THE INPUT:
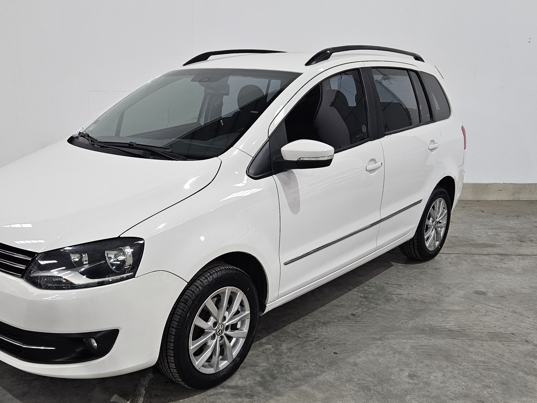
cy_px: 235
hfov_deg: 53.4
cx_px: 206
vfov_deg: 41.7
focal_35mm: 34
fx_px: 527
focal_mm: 5.4
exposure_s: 1/100
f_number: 1.8
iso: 400
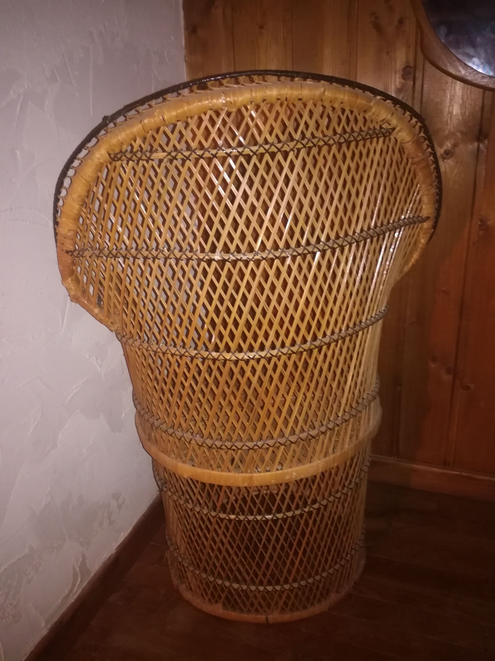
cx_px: 248
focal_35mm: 27
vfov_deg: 65.3
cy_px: 330
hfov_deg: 51.4
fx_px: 515
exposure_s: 1/20
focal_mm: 3.79
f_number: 2
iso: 500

DIRECTIONS: Your copy should restate every record word for word and contain no pictures.

SOLVED PROBLEM:
cy_px: 235
hfov_deg: 53.4
cx_px: 206
vfov_deg: 41.7
focal_35mm: 34
fx_px: 527
focal_mm: 5.4
exposure_s: 1/100
f_number: 1.8
iso: 400
cx_px: 248
focal_35mm: 27
vfov_deg: 65.3
cy_px: 330
hfov_deg: 51.4
fx_px: 515
exposure_s: 1/20
focal_mm: 3.79
f_number: 2
iso: 500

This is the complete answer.